I call it the Utopian Publishing Model.
I'd love to see a cooperative group lending system come about, where the readers and the artist are taken care of. From what I can see, Amazon is working on something similar but they are missing the mark right now. On the readers' end, they have to have a special type of credit card with Amazon. On the author's side, they have to make the titles in this upcoming program exclusive to Amazon / Kindle. It's not the right solution right now, but the seeds of an open coop are there.
It's the necessity to make money to survive that makes the co-op difficult to develop. How do you provide books for all people regardless of their income, cover the costs of servers, etc... and make sure the author is paid for their work? It's a difficult system to develop, especially since current systems aren't truly accomplishing what they have to.

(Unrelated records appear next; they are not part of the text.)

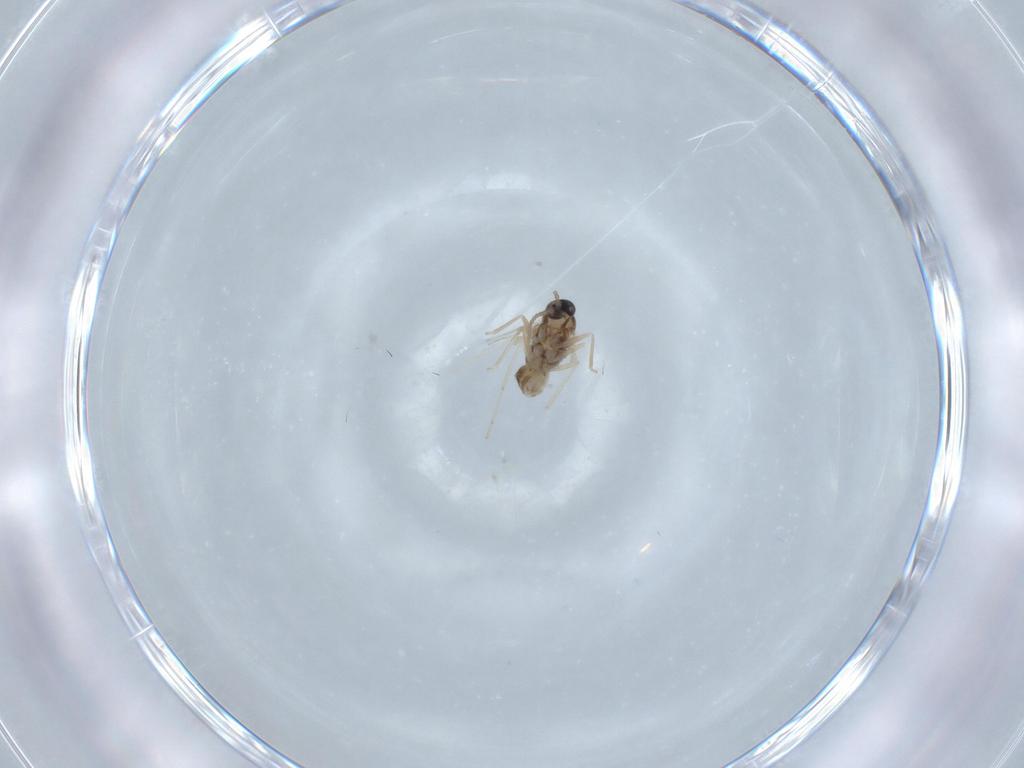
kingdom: Animalia
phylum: Arthropoda
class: Insecta
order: Diptera
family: Cecidomyiidae
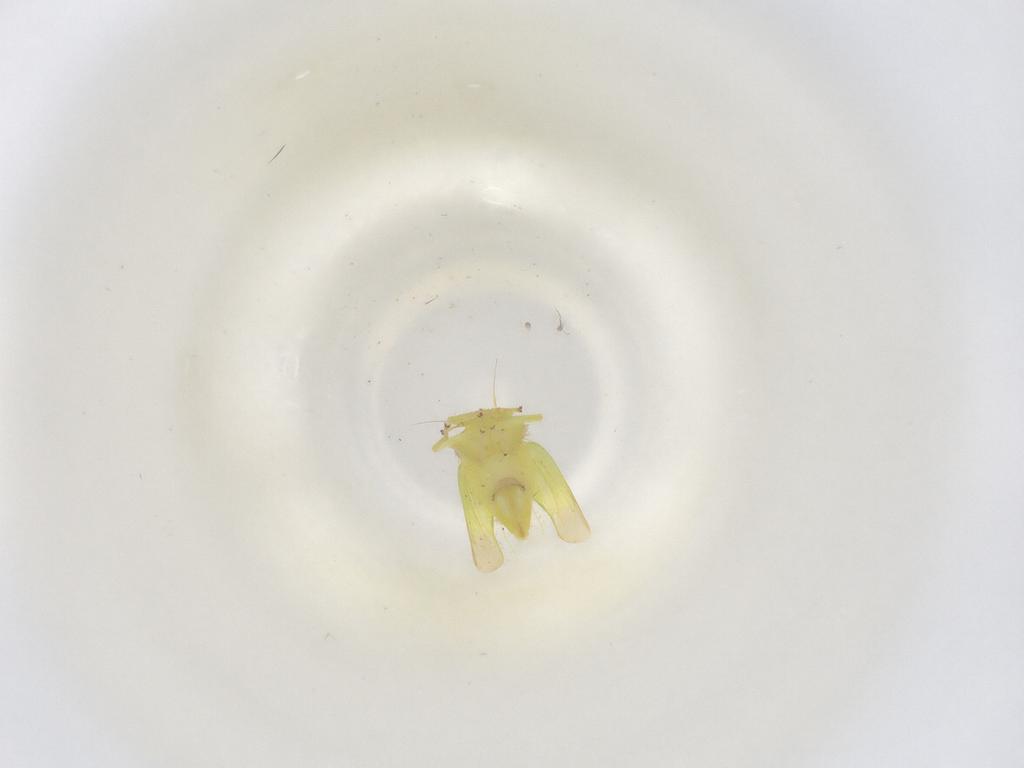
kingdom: Animalia
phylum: Arthropoda
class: Insecta
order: Hemiptera
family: Cicadellidae
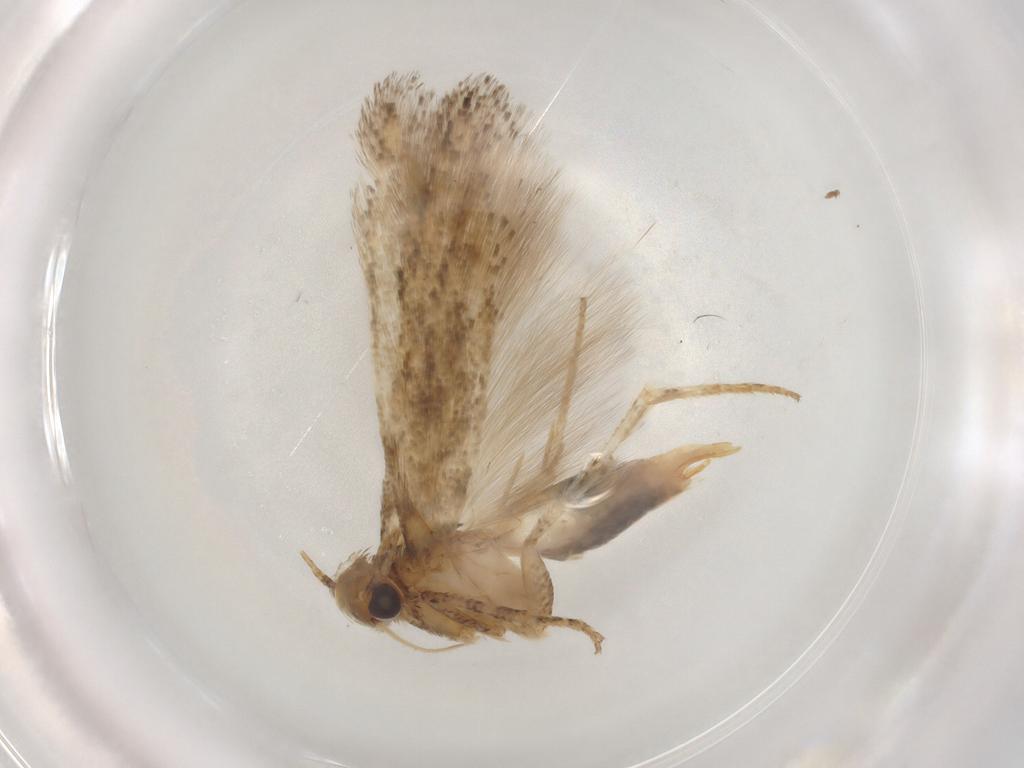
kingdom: Animalia
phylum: Arthropoda
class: Insecta
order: Lepidoptera
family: Gelechiidae
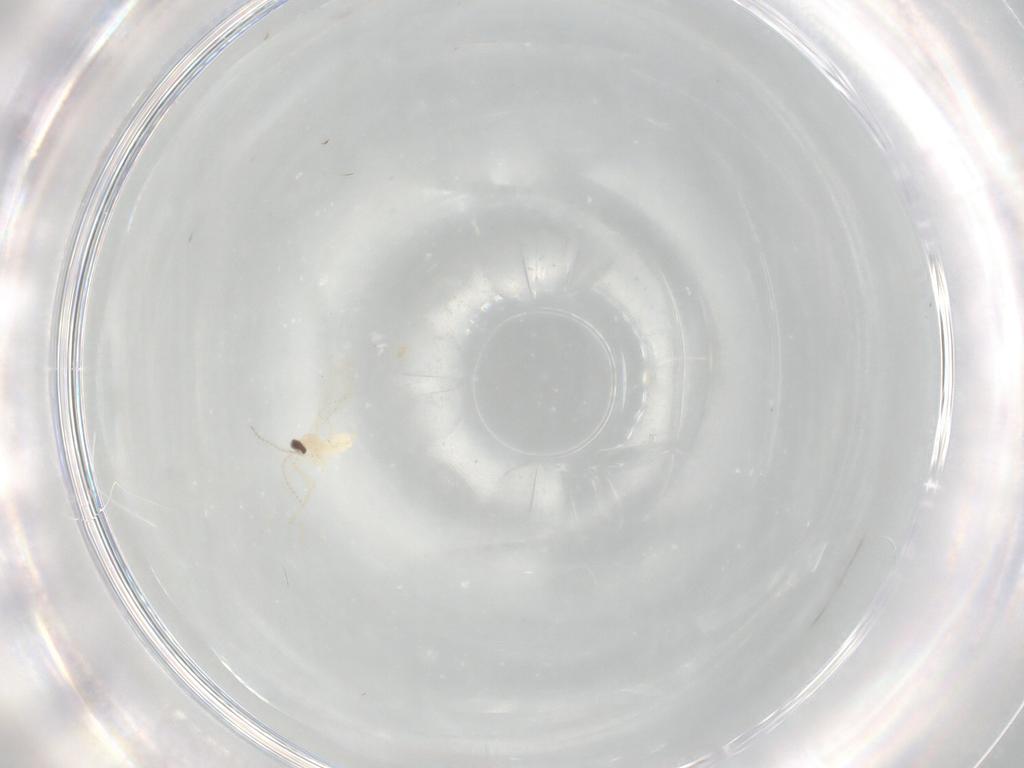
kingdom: Animalia
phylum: Arthropoda
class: Insecta
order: Diptera
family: Cecidomyiidae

Publishers have to protect themselves against the inconsiderate few, and it costs the kind majority. The best example is piracy. On average a spinward fringe book is found on a piracy site three times a month. There is also a clear example of legal piracy in the fact that Amazon forces indies to enroll in their lending program when publishing a book. If an indie doesn't enroll, their royalties are cut in half. I don't have anything against the lending program under most circumstances, but enrolling should be a choice connected to marketing strategy and personal prefference.
Those kinds of things make companies (and some authors) too paranoid or bitter to participate in a new system.
Some of these companies also don't understand ePublishing, or their customers, and you'll find an easy indication of their block headed-ness in the way they price their books. Here's a couple example of "grossly overpriced" books:
http://www.amazon.com/Sisterhood-of-Dune-ebook/dp/B005HWLKOG/ref=sr_1_64?s=digital-text&ie=UTF8&qid=1323017426&sr=1-64
http://www.amazon.com/The-Star-Trek-Encyclopedia-ebook/dp/B004KKYYJY/ref=sr_1_27?s=digital-text&ie=UTF8&qid=1323017354&sr=1-27
http://www.amazon.com/Star-Wars-Fate-Apocalypse-ebook/dp/B005DXOOWE/ref=sr_1_121?s=digital-text&ie=UTF8&qid=1323017597&sr=1-121
From my point of view, the price setters of these books suffer from profit and piracy paranoia. They're also setting themselves up for a big fall. Thousands of readers are noticing that price and turning away from that book - for good - so lowering the price in a year won't help sales much. I could go on about strategy of pricing, but you already get the point.
I wish we didn't have to bring big publishers kicking and screaming into the eBook market. The fact that it really did happen that way tells me that future systems where you guys get to read for a few pennies a novel, or nothing at all, and I get paid fairly will be even harder to figure out.